With the Rockefeller 100 Resilient Cities program, there is a newly acquired focus on Resilient Design. While Resilient Design is intuitively understood, there needs to be a clarification in the definition to truly understand the parameters of Resilient Design.
According to the Resilient Design Institute, “Resilient Design is not any single concept or perspective. Resiliency is a multifaceted lens which balances pro-activity and reactivity to inform solutions to disruptions. Resilient Design is taking that lens and using it to rethink the built environment.” At the scale of a single building, GFF considers this balanced approach to building design as the office standard.

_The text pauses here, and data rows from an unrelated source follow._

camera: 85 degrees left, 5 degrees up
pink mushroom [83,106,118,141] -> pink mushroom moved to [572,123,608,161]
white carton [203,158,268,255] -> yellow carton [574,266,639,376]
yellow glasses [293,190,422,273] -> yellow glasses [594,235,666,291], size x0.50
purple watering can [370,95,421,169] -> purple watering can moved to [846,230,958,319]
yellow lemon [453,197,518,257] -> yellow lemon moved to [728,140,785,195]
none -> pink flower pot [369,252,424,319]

As an example of this approach, 1407 Main Street is designed to uphold many of the tenets of resilient design. Instead of making use of the existing basement, the design team chose to place the entirety of the 16-story building above the street level. This decision prevents the building from being susceptible to flooding, particularly in case of an event where the downtown tunnel system might act as a conduit to the river. In addition, for the envelope of the building, the design team chose a 7-1/2” curtain wall system to provide a continuous barrier to protect against the elements. All glass and metal panels are glazed into the curtain wall system, providing a minimal number of material transitions. Working with the glazing manufacturer, the design team selected glass that had a low Solar Heat Gain Coefficient, providing a thermal envelope 28% better than the code requirement. It was important to the design team to create a design to meet the future warmer climatic conditions as much as possible, rather than relying solely on past weather data. To ensure that the building would still maintain livable conditions in the event of an extended loss of power, every apartment unit has manually operable doors and windows to allow for airflow. There is a fuel-powered generator at the ground level to power the building if needed. The exposed concrete floors and ceilings also serve to passively cool the building during the summer months, taking advantage of its natural thermal mass, while providing an interior finish that can dry out if it gets wet, without requiring the replacement of the finishes. This strategy to rely on vernacular design practices that were prevalent before the advent of air conditioning and central heating and reducing the dependence on complex building controls and systems contributes to the creation of an AIA Dallas Design Award winning building that is well cared for and easily maintained. The combination of these design strategies with modern materials optimizes resilient design and is an inherent part of the GFF design process.
At the Perot Museum of Nature and Science, GFF teamed with mOrphosis, providing the sustainable design strategies as the Sustainable Design consultant. One strategy incorporated into the project was The Holistic Approach to the Collection and Dispersion of Water to carry out water conservation practices that rely on annually replenished resources using rainwater harvesting. The project incorporates a rainwater catchment system that includes redundant water supply and water storage for use during emergencies. There are 3 cisterns on site that are linked together to allow 50,000 gallons of water to flow between them as necessary. The toilets are flushed with water stored in the cisterns and landscape materials are watered from the cistern. During summer months, the condensate from the air conditioning system is captured and stored in the cistern system as well. In the event of non-operating municipal wastewater system, the waterless urinals will allow the facility to continue operations. The project has been certified by Green Globes with a maximum 4 Globe rating, as well as achieving Sustainable Sites Initiative Certification and LEED Version 2009 Gold Certification. The project received a maximum 10 out of 10 points in the LEED Water Efficiency category. In 2016, the Perot Museum operations team reported that the museum’s water consumption was operating at a level that is 99.8% below the baseline. For the exterior of the building, the design team worked extensively with local craftsmen to make the most of the locally available skill-sets to create a precast concrete envelope that is both unique and durable. All materials within the building envelope were specified and procured to meet LEED referenced standards for low VOC materials. The Perot Museum of Nature and Science was a recipient of an AIA Honor Award for Architectural Design. This project represents GFF’s sustainable design aspirations for every project.
There is a significant overlap between Resilient Design and Sustainable Design. However, Resilient Design requires the design team to think about the future in speculative terms and the uncertainty that lies therein.